Exercise text
··········
JMU project helps Charlottesville vineyard improve crop health
Keeping track of 40,000 grapevines from the ground has its challenges, especially when it comes to determining places that need a little more irrigation than others, or maybe a little more, or less, fertilizer than others.
Before the COVID-19 pandemic put a halt to in-person meetings, a team of senior JMU engineering students was working with Blenheim Vineyards in Charlottesville to address those difficulties from the air with a drone and special cameras.
The drone-mounted cameras take multispectral images that enable the farmer, John Watkins, to clearly spot problem areas in the vineyard from the air. The images can show Watkins where special attention to things such as irrigation, soil remediation and cover crop is needed. Images from the multispectral camera show areas in different colors based on different indices, which are various mathematical combinations of the separate images. The most commonly used index in agriculture is NDVI (normalized difference vegetation index), which makes the health of plants readily apparent, said Brian Schieber, a member of the engineering capstone team who also works at the vineyard. Watkins uses the difference in health and vigor to see where action is needed.
··········
Problems to solve
1 > Answer each question from the vineyard drone article.
(a) How many grapevines does the vineyard have?
(b) In which city is Blenheim Vineyards located?
(c) Which index is the most commonly used in agriculture?
2 > Rewrite the paragraph of the vineyard drone article that begins "The drone-mounted cameras take multispectral images" as a short bulleted list that keeps its main facts.
3 > Carry the vineyard drone article forward from its final sentence.
The material after this sentence is not required.
··········
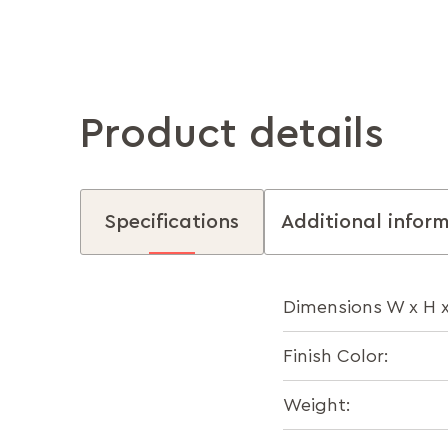
Product details
Specifications
Additional infor
Dimensions W x H 
Finish Color:
Weight:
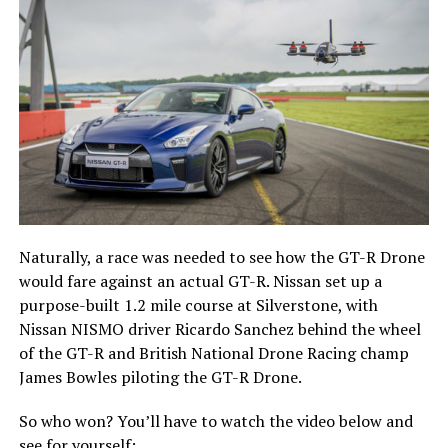
Naturally, a race was needed to see how the GT-R Drone
would fare against an actual GT-R. Nissan set up a
purpose-built 1.2 mile course at Silverstone, with
Nissan NISMO driver Ricardo Sanchez behind the wheel
of the GT-R and British National Drone Racing champ
James Bowles piloting the GT-R Drone.
So who won? You’ll have to watch the video below and
see for yourself:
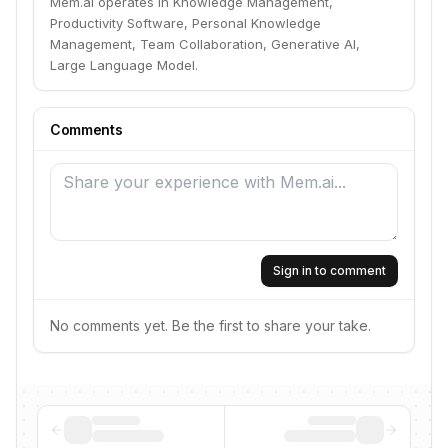
Mem.ai operates in Knowledge Management,
Productivity Software, Personal Knowledge
Management, Team Collaboration, Generative AI,
Large Language Model.
Comments
Sign in to comment
No comments yet. Be the first to share your take.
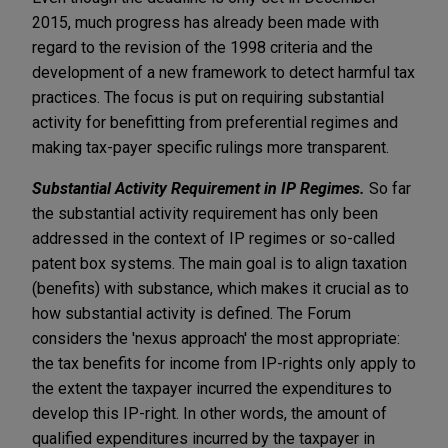
2015, much progress has already been made with
regard to the revision of the 1998 criteria and the
development of a new framework to detect harmful tax
practices. The focus is put on requiring substantial
activity for benefitting from preferential regimes and
making tax-payer specific rulings more transparent.
Substantial Activity Requirement in IP Regimes.
So far
the substantial activity requirement has only been
addressed in the context of IP regimes or so-called
patent box systems. The main goal is to align taxation
(benefits) with substance, which makes it crucial as to
how substantial activity is defined. The Forum
considers the 'nexus approach' the most appropriate:
the tax benefits for income from IP-rights only apply to
the extent the taxpayer incurred the expenditures to
develop this IP-right. In other words, the amount of
qualified expenditures incurred by the taxpayer in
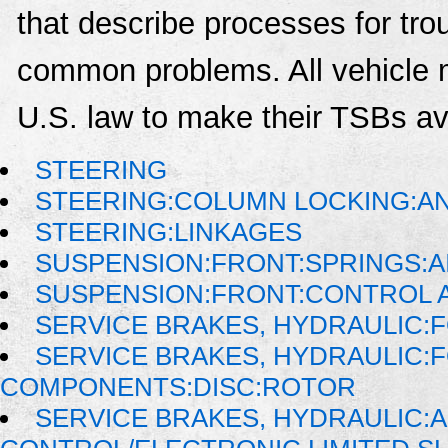
that describe processes for trou
common problems. All vehicle 
U.S. law to make their TSBs ava
STEERING
STEERING:COLUMN LOCKING:AN
STEERING:LINKAGES
SUSPENSION:FRONT:SPRINGS:A
SUSPENSION:FRONT:CONTROL 
SERVICE BRAKES, HYDRAULIC
SERVICE BRAKES, HYDRAULIC:
COMPONENTS:DISC:ROTOR
SERVICE BRAKES, HYDRAULIC:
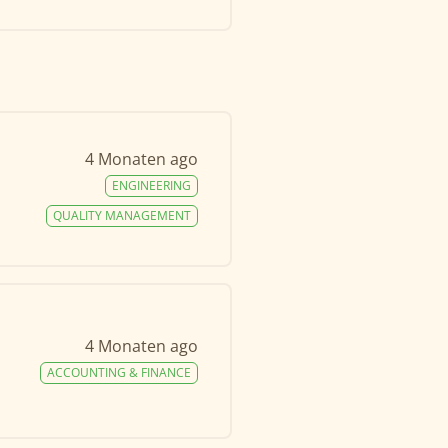
4 Monaten ago
ENGINEERING
QUALITY MANAGEMENT
4 Monaten ago
ACCOUNTING & FINANCE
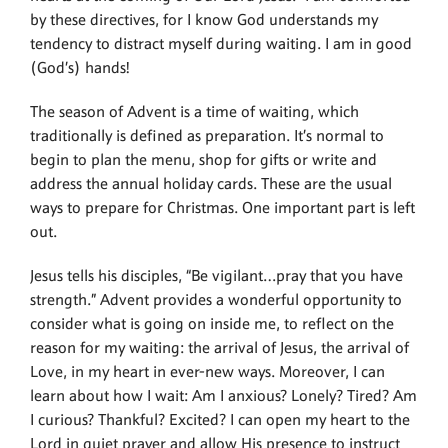
by these directives, for I know God understands my
tendency to distract myself during waiting. I am in good
(God’s) hands!
The season of Advent is a time of waiting, which
traditionally is defined as preparation. It’s normal to
begin to plan the menu, shop for gifts or write and
address the annual holiday cards. These are the usual
ways to prepare for Christmas. One important part is left
out.
Jesus tells his disciples, “Be vigilant…pray that you have
strength.” Advent provides a wonderful opportunity to
consider what is going on inside me, to reflect on the
reason for my waiting: the arrival of Jesus, the arrival of
Love, in my heart in ever-new ways. Moreover, I can
learn about how I wait: Am I anxious? Lonely? Tired? Am
I curious? Thankful? Excited? I can open my heart to the
Lord in quiet prayer and allow His presence to instruct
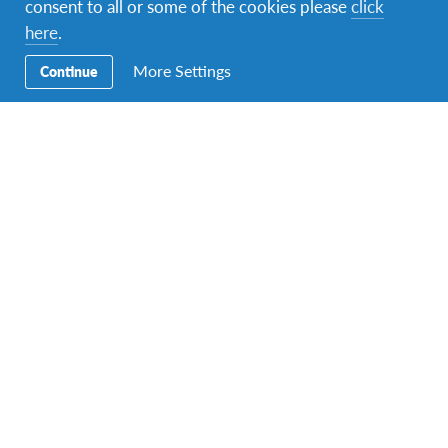
consent to all or some of the cookies please
click
1 tsp. vanilla essence
here
.
Optional (almost all sweet bread recipes have
this): orange blossom or panettone essence.
More Settings
Continue
Filling:
Sultanas (soaked in brandy)
Walnuts
Glazed fruit
Glaze:
Icing sugar
Water
Lemon
Directions:
Place the ingredients for the pre-dough in a bowl.
Remember that the milk must be lukewarm,
neither cold nor hot. It is just a trickle. Mix well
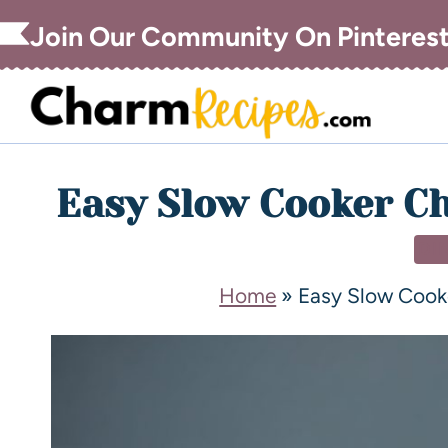
Join Our Community On Pinteres
Easy Slow Cooker C
DI
Home
»
Easy Slow Cook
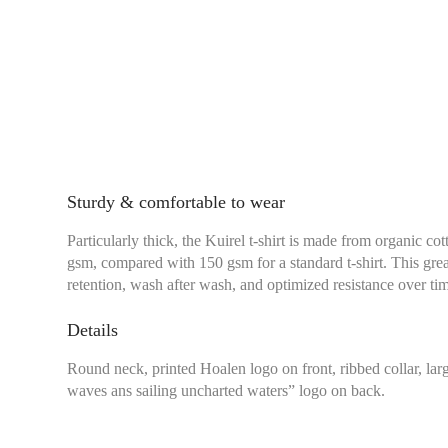
Sturdy & comfortable to wear
Particularly thick, the Kuirel t-shirt is made from organic co
gsm, compared with 150 gsm for a standard t-shirt. This grea
retention, wash after wash, and optimized resistance over ti
Details
Round neck, printed Hoalen logo on front, ribbed collar, l
waves ans sailing uncharted waters” logo on back.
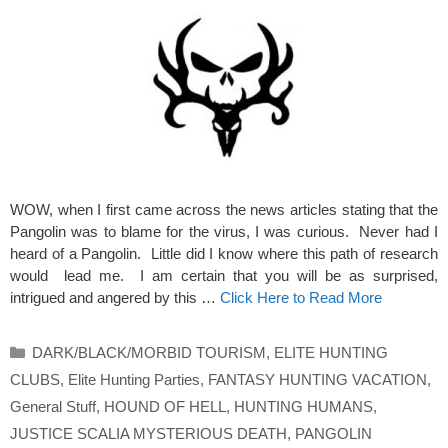
WOW, when I first came across the news articles stating that the
Pangolin was to blame for the virus, I was curious. Never had I
heard of a Pangolin. Little did I know where this path of research
would lead me. I am certain that you will be as surprised,
intrigued and angered by this …
Click Here to Read More
Categories
DARK/BLACK/MORBID TOURISM
,
ELITE HUNTING
CLUBS
,
Elite Hunting Parties
,
FANTASY HUNTING VACATION
,
General Stuff
,
HOUND OF HELL
,
HUNTING HUMANS
,
JUSTICE SCALIA MYSTERIOUS DEATH
,
PANGOLIN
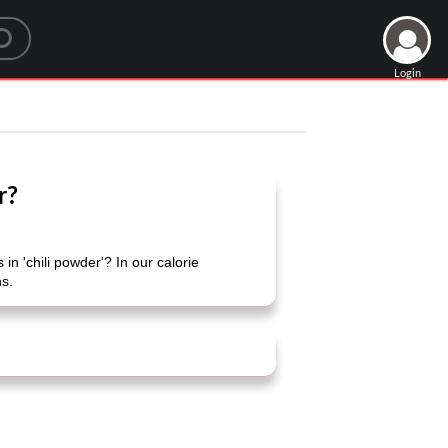
Login
r?
in 'chili powder'? In our calorie
ns.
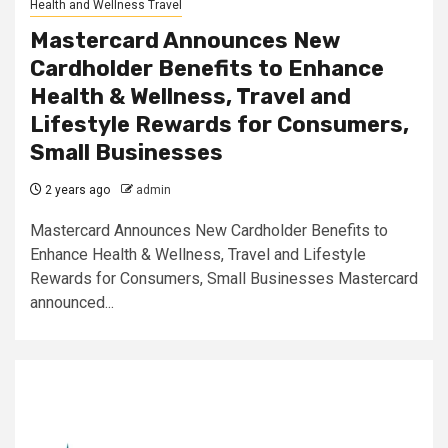
Health and Wellness Travel
Mastercard Announces New
Cardholder Benefits to Enhance
Health & Wellness, Travel and
Lifestyle Rewards for Consumers,
Small Businesses
2 years ago
admin
Mastercard Announces New Cardholder Benefits to
Enhance Health & Wellness, Travel and Lifestyle
Rewards for Consumers, Small Businesses Mastercard
announced...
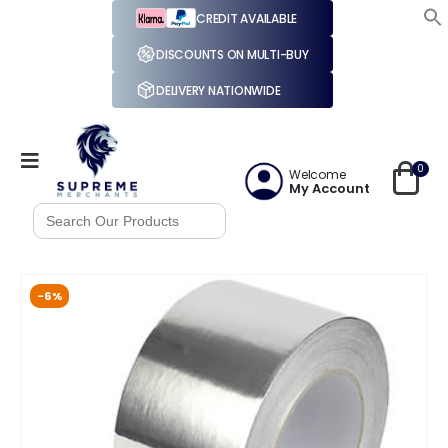
CREDIT AVAILABLE
DISCOUNTS ON MULTI-BUY
DELIVERY NATIONWIDE
0
Welcome
My Account
Search
for:
-6%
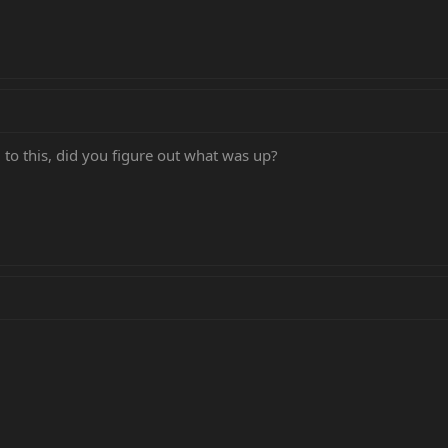
 to this, did you figure out what was up?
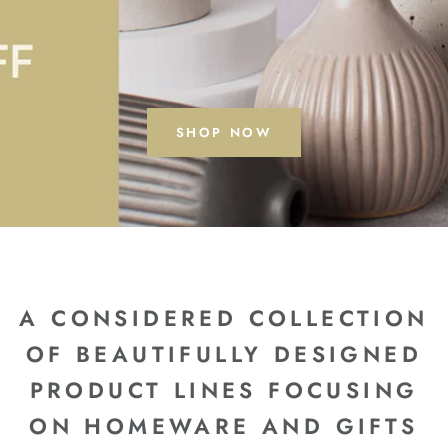
SHOP NOW
A CONSIDERED COLLECTION
OF BEAUTIFULLY DESIGNED
PRODUCT LINES FOCUSING
ON HOMEWARE AND GIFTS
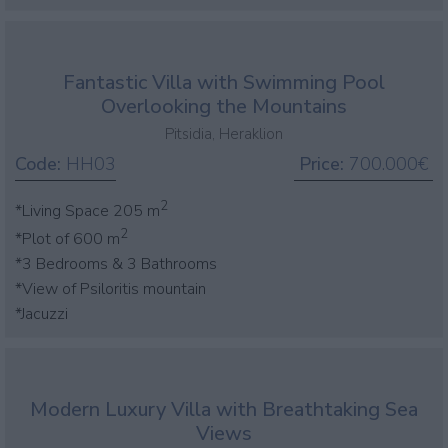
Fantastic Villa with Swimming Pool
Overlooking the Mountains
Pitsidia, Heraklion
Code:
HH03
Price:
700.000€
2
*Living Space 205 m
2
*Plot of 600 m
*3 Bedrooms & 3 Bathrooms
*View of Psiloritis mountain
*Jacuzzi
Modern Luxury Villa with Breathtaking Sea
Views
··········
Numbered responses
1 >
(a) 40,000
(b) Charlottesville
(c) NDVI (normalized difference vegetation index)

2 >
- Drone-mounted cameras take multispectral images that let the farmer, John Watkins, spot problem areas in the vineyard from the air.
- The images show where irrigation, soil remediation and cover crop need special attention.
- Areas appear in different colors based on indices, which are mathematical combinations of the separate images.
- According to Brian Schieber, a capstone team member who also works at the vineyard, NDVI (normalized difference vegetation index) is the index most commonly used in agriculture and makes plant health readily apparent.
- Watkins uses differences in health and vigor to decide where action is needed.

3 >
The team is also working on designing a web app that will provide easy access and analysis of the images in the field and where notes can be made about the images and information about specific vines can be recorded.
The team collected five data sets during the fall semester and will be sharing their work on Wednesday during Day 3 of the virtual Madison Engineering xChange event, which starts at noon today. Each session will feature senior or junior engineering capstone teams presenting their projects virtually from noon to 1:30 p.m.
Team members on the vineyards project, in addition to Schieber, of Stafford, are Isaac Miller of Jonesville, Dominic Coradazzi of Lynchburg, Ernest Benner of Berryville, Justyn Girdner of Falls Church, Jacob Ortiz of Bristow, Parth Patel of Stanley and Zachary De Bey of Stafford.